**SOURCE TEXT:**
########

The following essay was written by Slashdot Reader Philipp Koehn This
In the debate about open source software the term 'communism' comes up quite freuently. The funny thing is that both sides accuse each other of being the red danger. So what is going on?
Communism is this nice idea that a human society should not be ruled by greed and egoismus, but rather by everybody contributing an equal amount of work and sharing the results. Famous society hacker Karl Marx made the blue print, and we tried it. Now, after millions of people masacred, demoralized, and empoverished, it doesn't seem such a good idea after all.
One problem is: to insure equal and distribution everything has to be centrally planned by someone. Descisions are handed down just like by Bill Gates' Kremlin in Redmond: The proclamation of standards and software to be used from the Microsoft politburo. Leaving the trade press busy guessing the next steps of the big brother, but not questioning them.
So here we are the software freedom fighters, bringing back the right to speak up and tearing down the Berlin Wall of non disclosure agreements and closed source code. Winning back the power to the marketplace of ideas (or bazaar of ideas, if you want). Fighting the evil empire that is set to enslave us.
But there is also the other side of communism: the original idea of sharing, the distribution of goods to whoever needs them. And here the history lesson turns sour: The failure of communism indicates that this does not work. Most people don't want their equal share, and give without profiting. They want to have more. They want better cars, better houses and more shiny desktops than their neighbors. In this light the open source community is suddenly the ideal communist society that never worked on a large scale. It is too easily ripped apart by the capitalist world with its cheesy marketing appeal and cell phone envy.
So this will haunt the future of open source. The current idealism will not sustain. Historically, every spiritual movements is consequently taking over by people who take it for granted and use it for their advantage. Or, as put in "Trainspotting" more generally: everything ultimately turns to shit.
Right now we are still in the spiritual phase of the movement, with the main motivation being to build up the wave. Every big company domino that falls to Linux is greeted by cheer and excitement. Soon it will be everywhere. And then?

########

**DATA RECORDS:**
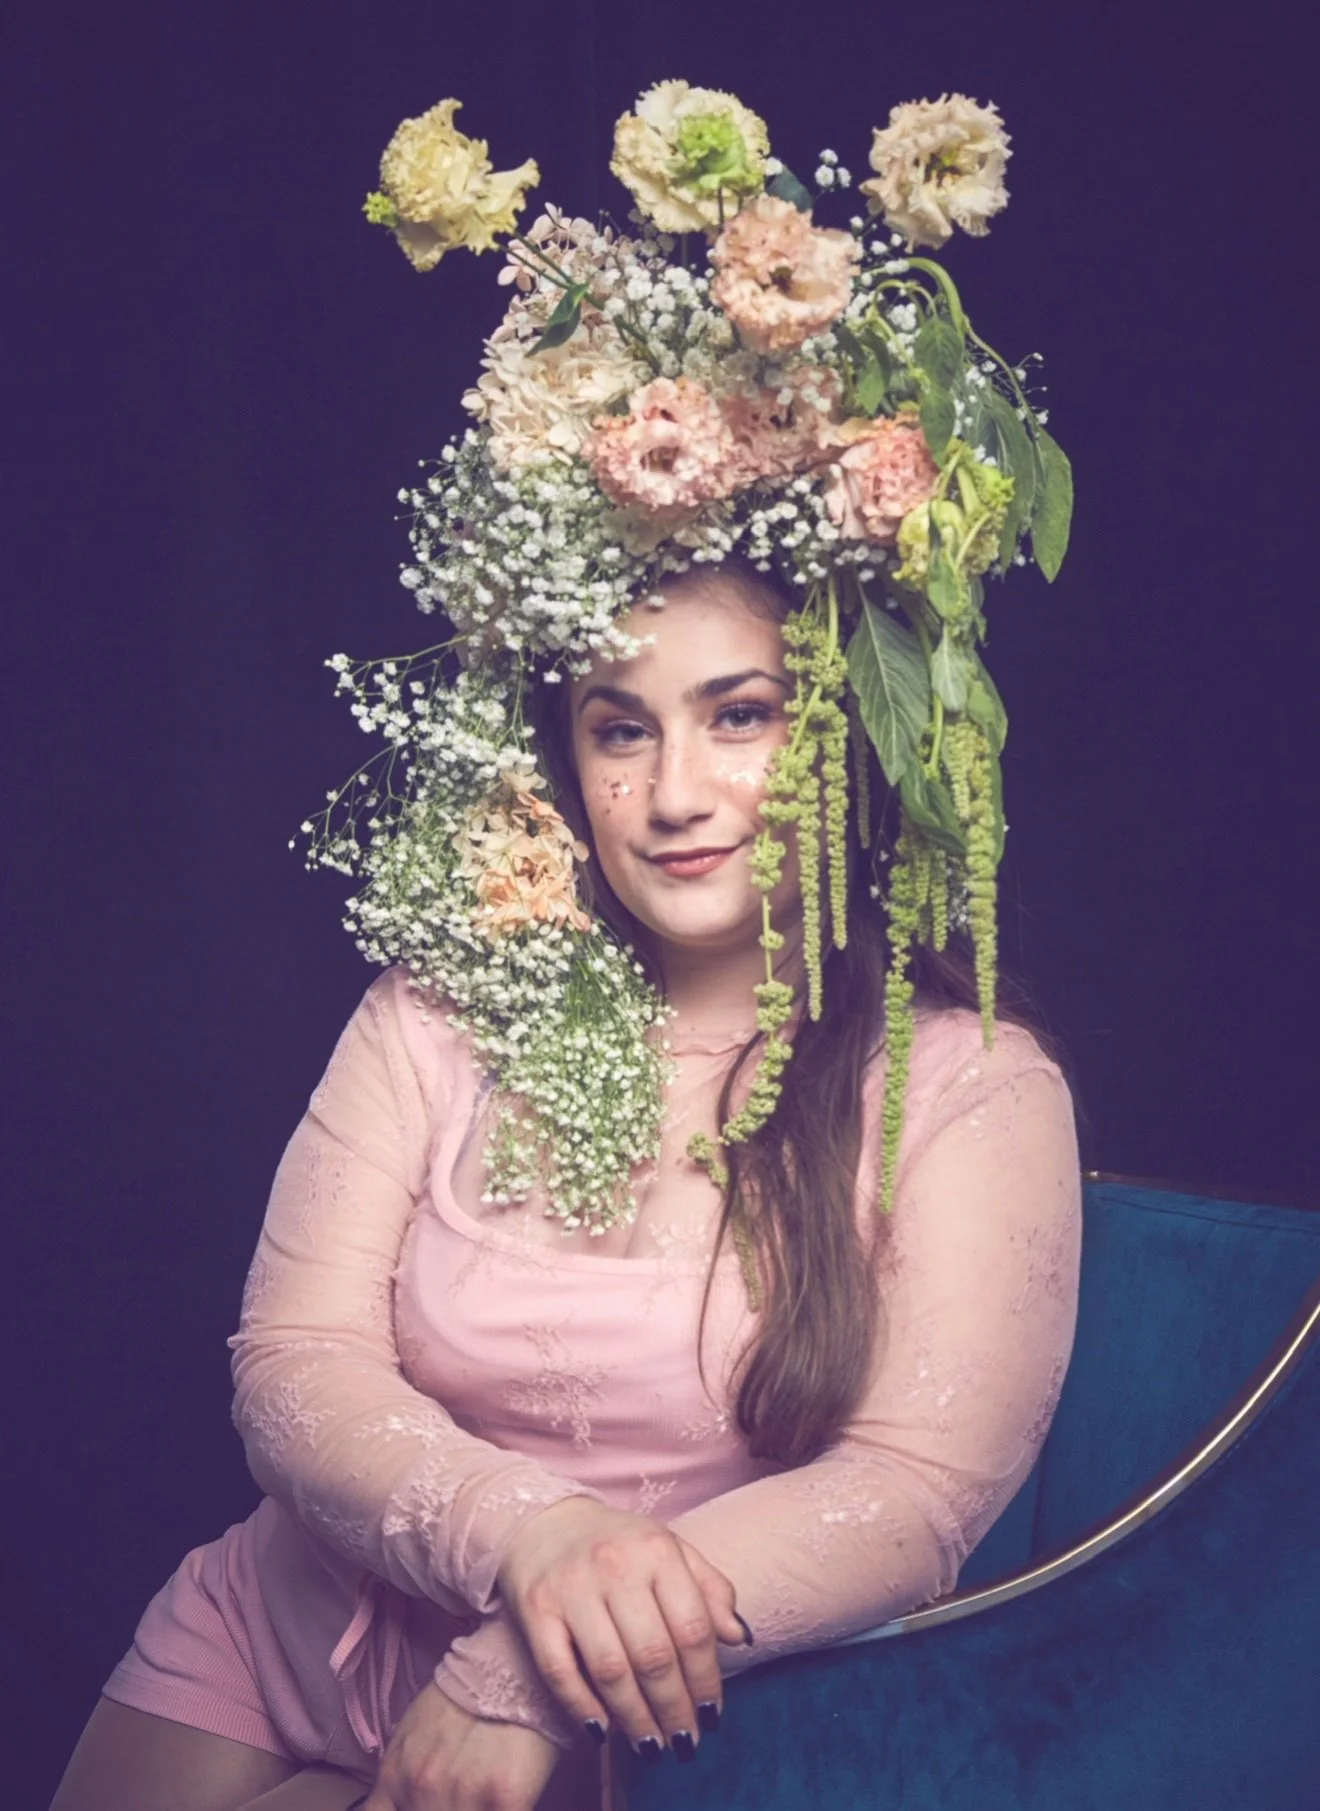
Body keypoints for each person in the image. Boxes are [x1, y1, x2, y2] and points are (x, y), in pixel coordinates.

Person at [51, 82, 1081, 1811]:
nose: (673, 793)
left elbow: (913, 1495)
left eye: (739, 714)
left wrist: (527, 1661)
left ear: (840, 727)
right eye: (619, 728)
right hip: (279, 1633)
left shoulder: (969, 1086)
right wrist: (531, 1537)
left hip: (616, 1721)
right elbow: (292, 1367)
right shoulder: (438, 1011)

########

**WORK INSTRUCTIONS:**
(1) List every thing that, according to the essay on open source and communism, people want to have better or more of than their neighbors.
(2) Answer these questions from the essay on open source and communism, one per line: (a) whom the essay credits with making the blueprint for communism, (b) which title it quotes for the idea that everything ultimately turns bad, and (c) what it says is greeted by cheer and excitement.

**PROBLEM SOLUTIONS:**
(1)
- Better cars
- Better houses
- More shiny desktops

(2)
(a) Karl Marx
(b) "Trainspotting"
(c) Every big company domino that falls to Linux